Don't let anyone tell you revolutionary history is boring.

While his comrades in the Twenty-Ninth Regiment were camping on the Boston Common or meeting their new neighbors, Private William Clark was spending his time with literature: his own. Two months after his arrival in Boston, Clark announced that his play, The Miser. Or The Soldier’s Humour. A Comedy of Three Acts, was available for purchase by subscription. The broadside announcing the subscription included a brief and nearly correct Latin tag: Non possunt placeto omnibus, “I can’t please everyone.” Presumably, Clark acquired enough subscriptions to publish his play, since the following February, the printer Ezekiel Russell advertised in all the Boston papers that he had just published The Miser and would sell it, with a blue paper cover, for eight pence. Sadly, no copies remain for us to read today. Russell may not have printed many. The short run was likely read until it fell apart and then, like many cheaply printed pamphlets, reused as toilet paper. Such a fate might have been particularly appealing to some Bostonians. In the winter of 1769, not many residents were likely eager to read about “the soldier’s humour.”

Private William Clark seemed to have a flair for drama off the page as well. In May 1769, he had a shouting match with the Boston watch. When stopped on the street, he threatened to burn down the town workhouse and all of Boston with it. As the watchman arrested him and brought him to the local lockup, Clark swore he’d have his revenge on the entire town.

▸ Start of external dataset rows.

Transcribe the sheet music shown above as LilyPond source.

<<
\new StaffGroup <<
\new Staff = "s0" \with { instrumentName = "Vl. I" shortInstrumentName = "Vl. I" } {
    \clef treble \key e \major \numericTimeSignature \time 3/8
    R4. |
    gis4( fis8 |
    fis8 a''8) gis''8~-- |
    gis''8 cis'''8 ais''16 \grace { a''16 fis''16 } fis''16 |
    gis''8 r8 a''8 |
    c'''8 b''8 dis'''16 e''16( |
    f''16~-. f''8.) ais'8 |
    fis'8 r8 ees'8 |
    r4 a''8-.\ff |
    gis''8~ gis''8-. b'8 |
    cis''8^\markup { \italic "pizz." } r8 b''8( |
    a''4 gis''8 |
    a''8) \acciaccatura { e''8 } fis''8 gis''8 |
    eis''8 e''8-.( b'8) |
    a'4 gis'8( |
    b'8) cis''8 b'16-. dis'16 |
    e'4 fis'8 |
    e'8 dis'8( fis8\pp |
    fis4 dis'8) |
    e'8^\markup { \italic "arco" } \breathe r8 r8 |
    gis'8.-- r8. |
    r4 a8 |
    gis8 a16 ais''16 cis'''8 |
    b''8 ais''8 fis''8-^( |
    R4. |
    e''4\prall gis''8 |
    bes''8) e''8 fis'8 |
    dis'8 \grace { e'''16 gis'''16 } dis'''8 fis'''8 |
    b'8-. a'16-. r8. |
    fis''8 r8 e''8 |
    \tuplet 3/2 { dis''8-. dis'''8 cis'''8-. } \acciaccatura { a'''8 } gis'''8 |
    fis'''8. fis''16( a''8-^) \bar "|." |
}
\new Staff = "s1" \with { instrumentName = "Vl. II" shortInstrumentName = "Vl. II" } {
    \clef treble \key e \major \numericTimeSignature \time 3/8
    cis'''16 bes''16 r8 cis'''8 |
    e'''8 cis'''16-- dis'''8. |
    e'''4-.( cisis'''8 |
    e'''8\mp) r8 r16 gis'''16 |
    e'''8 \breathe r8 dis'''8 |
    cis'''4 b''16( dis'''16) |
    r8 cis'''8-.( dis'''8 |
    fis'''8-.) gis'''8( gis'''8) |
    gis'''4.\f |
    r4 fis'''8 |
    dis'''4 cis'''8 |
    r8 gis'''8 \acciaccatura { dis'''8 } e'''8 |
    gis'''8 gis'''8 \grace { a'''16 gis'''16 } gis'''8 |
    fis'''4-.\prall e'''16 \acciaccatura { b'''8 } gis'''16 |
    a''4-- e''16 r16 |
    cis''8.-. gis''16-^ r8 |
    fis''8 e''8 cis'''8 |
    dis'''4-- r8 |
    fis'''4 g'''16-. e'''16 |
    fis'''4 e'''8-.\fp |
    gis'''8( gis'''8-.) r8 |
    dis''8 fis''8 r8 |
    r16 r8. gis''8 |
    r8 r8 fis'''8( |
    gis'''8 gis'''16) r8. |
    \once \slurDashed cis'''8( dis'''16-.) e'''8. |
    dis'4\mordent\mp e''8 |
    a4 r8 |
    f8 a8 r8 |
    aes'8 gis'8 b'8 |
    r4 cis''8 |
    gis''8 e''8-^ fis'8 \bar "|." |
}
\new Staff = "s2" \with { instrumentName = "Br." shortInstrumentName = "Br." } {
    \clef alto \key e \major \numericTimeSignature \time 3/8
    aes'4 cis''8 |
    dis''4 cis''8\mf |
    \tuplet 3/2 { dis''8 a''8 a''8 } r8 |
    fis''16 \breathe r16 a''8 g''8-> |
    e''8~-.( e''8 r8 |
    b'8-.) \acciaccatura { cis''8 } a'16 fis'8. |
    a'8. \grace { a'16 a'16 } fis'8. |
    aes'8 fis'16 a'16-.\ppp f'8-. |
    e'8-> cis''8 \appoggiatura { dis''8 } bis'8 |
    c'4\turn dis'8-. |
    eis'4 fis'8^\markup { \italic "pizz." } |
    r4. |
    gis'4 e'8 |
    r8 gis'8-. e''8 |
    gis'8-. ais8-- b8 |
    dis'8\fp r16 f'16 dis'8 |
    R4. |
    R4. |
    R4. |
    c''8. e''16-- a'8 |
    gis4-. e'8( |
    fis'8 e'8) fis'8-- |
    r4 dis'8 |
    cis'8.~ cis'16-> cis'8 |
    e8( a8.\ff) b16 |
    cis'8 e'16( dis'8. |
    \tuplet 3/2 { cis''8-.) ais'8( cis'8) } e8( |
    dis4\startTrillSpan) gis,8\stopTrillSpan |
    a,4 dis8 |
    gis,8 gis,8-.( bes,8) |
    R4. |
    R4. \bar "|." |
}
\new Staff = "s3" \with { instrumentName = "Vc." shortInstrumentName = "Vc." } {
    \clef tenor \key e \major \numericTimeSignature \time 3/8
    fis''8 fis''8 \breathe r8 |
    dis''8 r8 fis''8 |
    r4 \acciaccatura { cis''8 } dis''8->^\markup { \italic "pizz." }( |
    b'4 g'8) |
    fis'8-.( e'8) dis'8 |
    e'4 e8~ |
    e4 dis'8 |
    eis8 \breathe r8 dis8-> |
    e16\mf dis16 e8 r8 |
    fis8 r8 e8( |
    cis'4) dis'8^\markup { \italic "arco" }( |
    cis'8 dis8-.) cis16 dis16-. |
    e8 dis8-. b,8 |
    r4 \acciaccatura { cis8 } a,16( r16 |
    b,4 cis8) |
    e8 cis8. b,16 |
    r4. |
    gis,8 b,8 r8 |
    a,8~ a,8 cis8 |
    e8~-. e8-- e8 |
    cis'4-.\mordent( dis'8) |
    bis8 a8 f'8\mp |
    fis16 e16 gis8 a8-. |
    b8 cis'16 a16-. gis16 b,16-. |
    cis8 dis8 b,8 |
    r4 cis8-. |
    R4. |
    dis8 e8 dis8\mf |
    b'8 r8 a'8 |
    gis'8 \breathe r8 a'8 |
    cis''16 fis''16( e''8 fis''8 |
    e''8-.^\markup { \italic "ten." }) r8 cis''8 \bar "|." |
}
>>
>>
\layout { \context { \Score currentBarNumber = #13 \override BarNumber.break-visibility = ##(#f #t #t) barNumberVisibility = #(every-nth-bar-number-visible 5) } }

It took Clark only a month to stage an even more melodramatic scene with Boston locals. One June day in 1769, 75-year-old Joseph Lasenby was shocked, upon entering his married daughter’s house, to find Clark in bed with his 20-year-old granddaughter, Mary Nowell. The elderly Son of Liberty ordered Clark out of the house, but the insouciant soldier declined to leave. He had every right to sleep with Mary, Clark asserted. After all, she was his wife, he told the astonished old man, and he was going nowhere without her.

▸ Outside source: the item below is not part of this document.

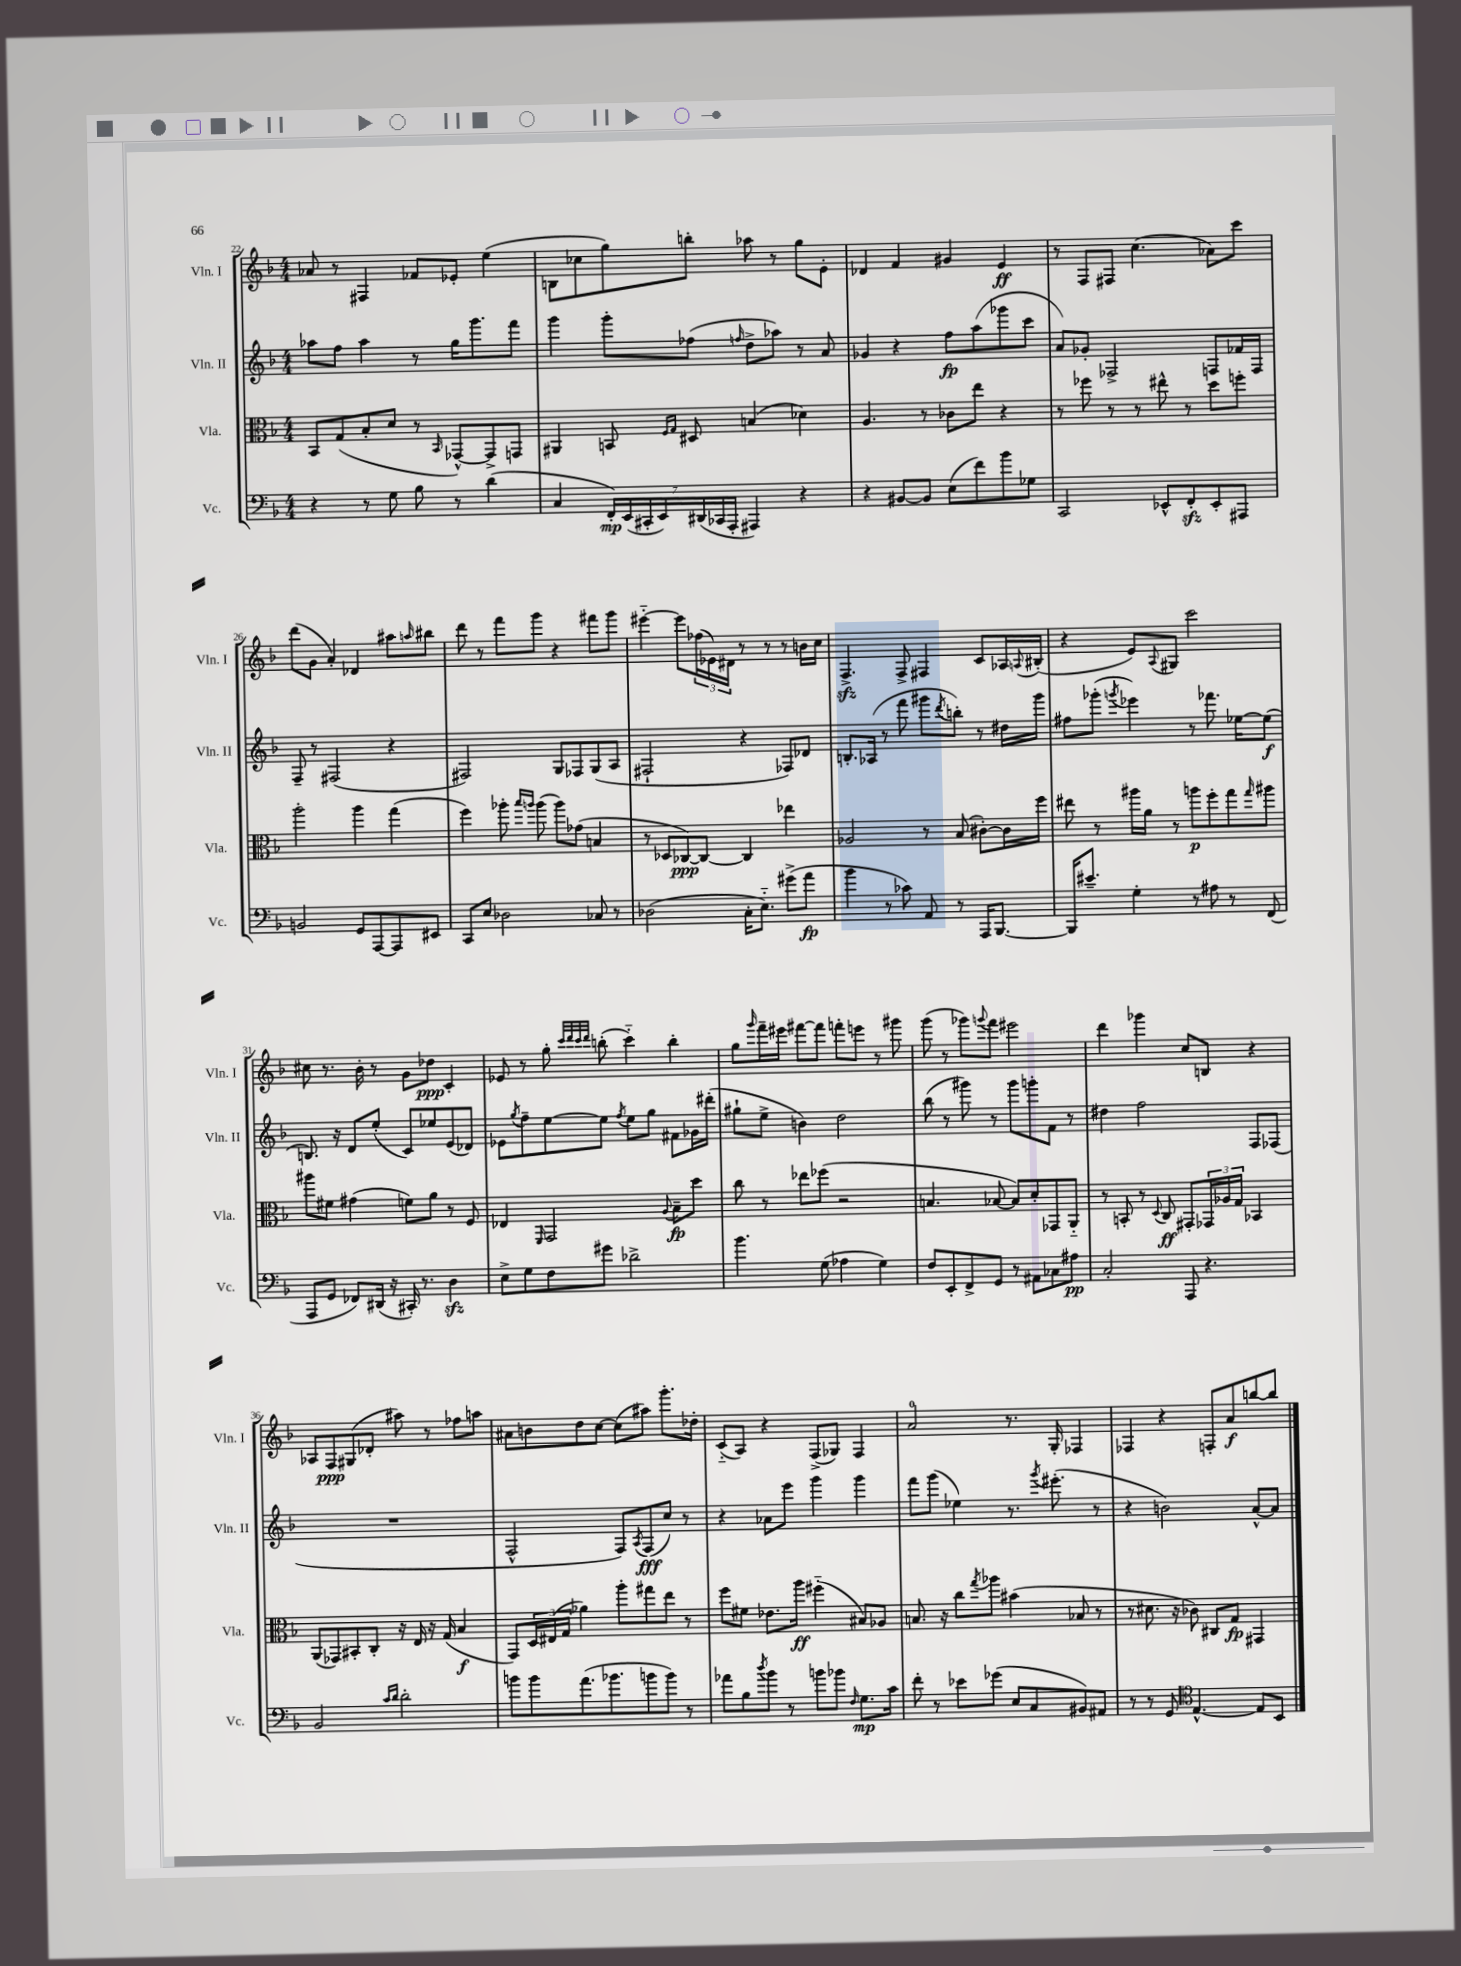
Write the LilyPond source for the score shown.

Clark may have been stretching the truth a bit. Mary said they had been married one evening “by a person who was drest as a priest.” In fact, they were not married until four months after being caught in flagranteBut married they were, much to the distress of Mary’s parents. So devastated were they, the Boston Evening-Post claimed, that the news of the affair “much impaired their health.” Two weeks after the marriage, Mary’s father had a showdown with his new son-in-law. Clark shoved a loaded pistol into Joseph Nowell’s chest, Joseph pressed charges, and after many adjournments, in April 1770 Clark found himself in jail until he could pay a 40-shilling fine.